The latest PPP poll for Virginia shows that the Old Dominion is for Newt Gingrich:
He’s at 41% there to 15% for Mitt Romney with no one else in double digits. Michele Bachmann and Rick Perry at 8%, Rick Santorum and Ron Paul at 6%, Jon Huntsman at 3%, and Gary Johnson at 1% round out the field.
It also has a hankerin’ for George Allen:
There continues to be very little appetite for a Tea Party challenge to George Allen in the Republican Senate race. 65% of primary voters think he’s ideologically about ‘right’ and only 25% express support for a generic ‘more conservative’ alternative to him, compared to 53% think who he should be the party nominee. Against his actual opponents Allen gets 67% to 5% for Jamie Radtke, 3% for E.W. Jackson, and 2% each for Tim Donner and David McCormick. This is one GOP contest where there’s just not a lot of desire for a challenger from the right.

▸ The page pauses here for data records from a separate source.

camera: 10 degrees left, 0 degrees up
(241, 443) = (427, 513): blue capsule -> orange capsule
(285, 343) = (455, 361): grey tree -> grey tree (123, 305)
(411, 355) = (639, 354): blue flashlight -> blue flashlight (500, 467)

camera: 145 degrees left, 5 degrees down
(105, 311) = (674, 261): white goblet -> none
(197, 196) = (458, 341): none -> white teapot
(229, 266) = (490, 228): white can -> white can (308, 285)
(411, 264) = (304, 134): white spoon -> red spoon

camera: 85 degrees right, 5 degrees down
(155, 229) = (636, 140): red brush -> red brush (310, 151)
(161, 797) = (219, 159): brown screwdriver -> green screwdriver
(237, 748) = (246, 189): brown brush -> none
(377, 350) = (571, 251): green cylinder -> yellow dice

Those numbers are going to sting.
Much further out on the election curve, PPP posits that Ken Cuccinelli is the one:
Finally we took a very early look at the 2013 GOP primary for Governor and again find Ken Cuccinelli with a big early lead over Bill Bolling, 44-25. Both men are popular among Republican voters familiar with them but Cuccinelli is far better known with 73% of voters having an opinion about him to only 48% with one about Bolling. Cuccinelli is riding a huge advantage with Tea Party voters who favor him by 40 points, 58-18. Bolling leads by 25 points with moderates at 47-22, but there just aren’t that many of them.

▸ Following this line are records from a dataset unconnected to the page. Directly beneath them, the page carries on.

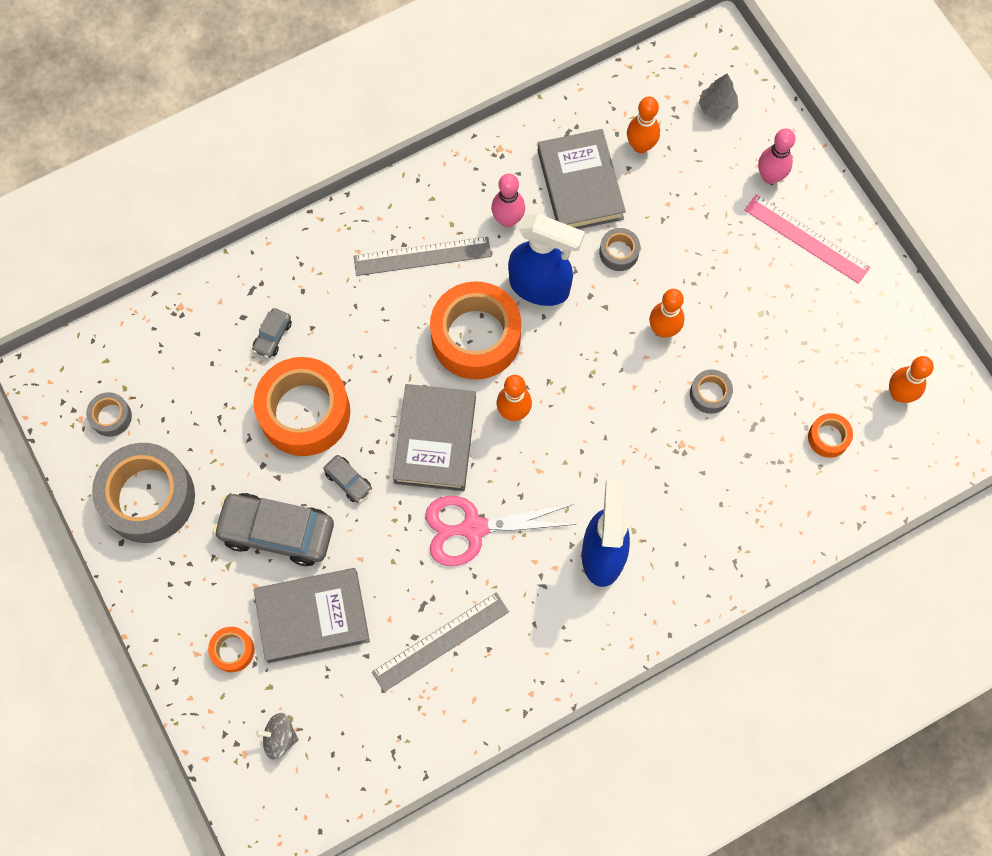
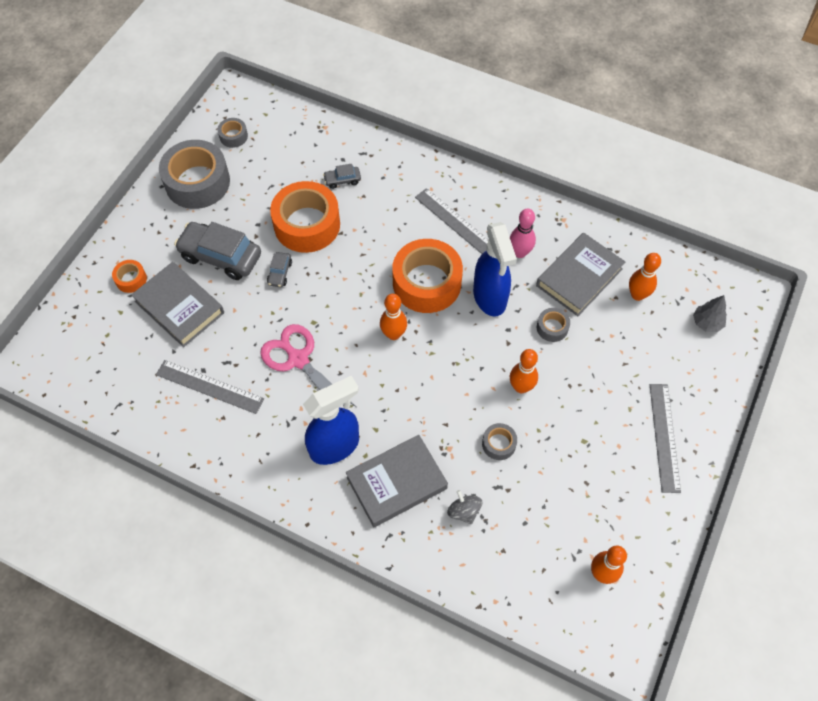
camera: 55 degrees right, 10 degrees down
(277, 532) = (220, 256): grey car -> grey car turned 45 degrees counterclockwise
(280, 737) = (91, 336): grey spinning top -> grey spinning top (464, 511)
(435, 440) = (341, 302): grey book -> grey book (396, 483)
(770, 176) = (688, 385): pink bowling pin -> none
(806, 239) = (664, 437): pink ruler -> grey ruler
(828, 437) = (529, 543): orange tape -> none

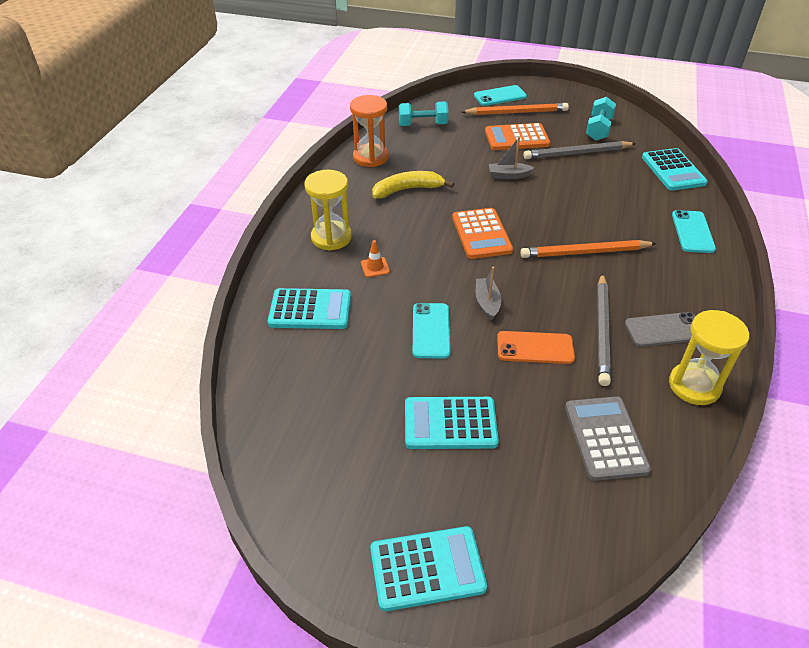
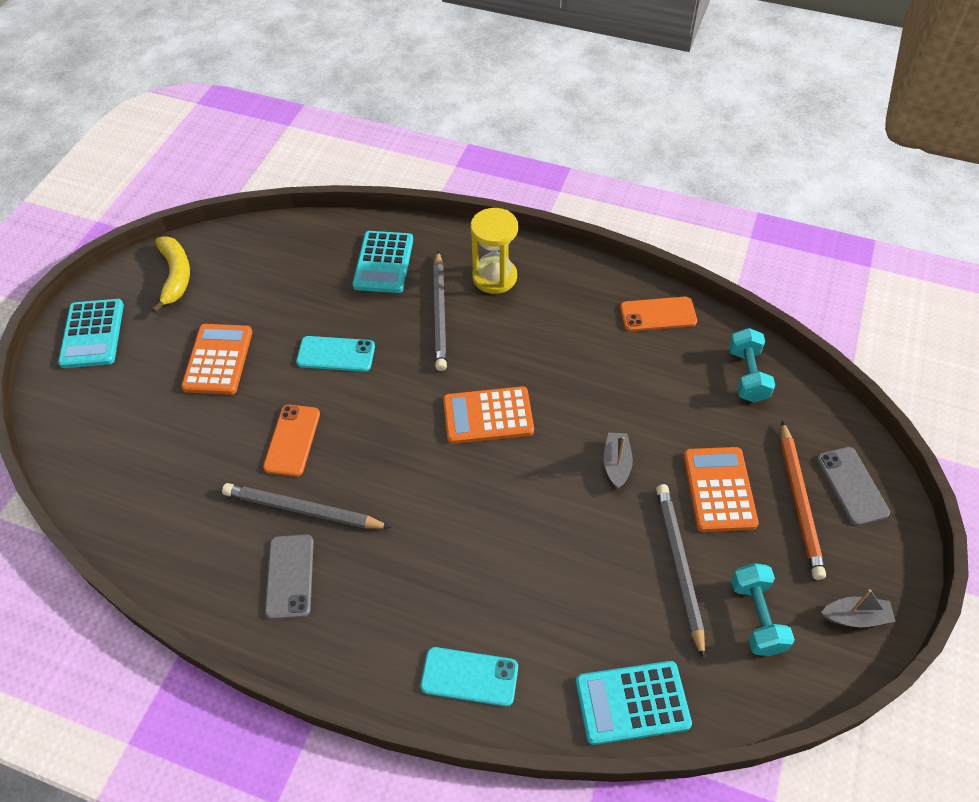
camera: 95 degrees right, 10 degrees up
(370, 157) = (658, 314): orange hourglass -> orange phone
(375, 267) = (440, 313): orange traffic cone -> grey pencil
(407, 190) = (584, 349): yellow banana -> yellow banana (176, 276)
(450, 424) = (218, 360): turquoise calculator -> orange calculator
(487, 303) = (367, 407): grey boat -> grey boat (855, 617)
(500, 96) = (852, 486): turquoise phone -> grey phone
(585, 252) = (440, 523): orange pencil -> none
(598, 129) = (756, 617): turquoise dumbbell -> turquoise dumbbell turned 60 degrees clockwise
(605, 438) = (165, 478): grey calculator -> none
(694, 386) = (203, 581): yellow hourglass -> none

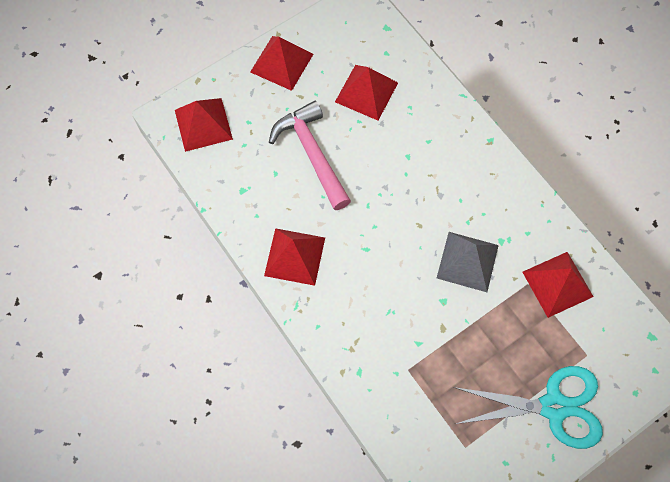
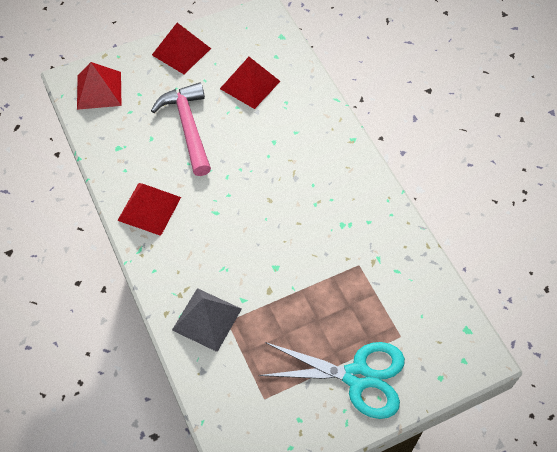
camera: 10 degrees right, 10 degrees down
(467, 261) = (306, 237): grey pyramid -> grey pyramid (207, 319)
(557, 284) = (386, 269): red pyramid -> none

These numbers, while loads of fun at parties, are no indication whatsoever of how that race will shake-out, in part because the sample size was small, and the margin of error quite large:
PPP surveyed 350 Republican primary voters from December 11th to 13th. The margin of error for the survey is +/-5.2%.
Considering today is the 13th, someone cobbled the data together in an awful hurry.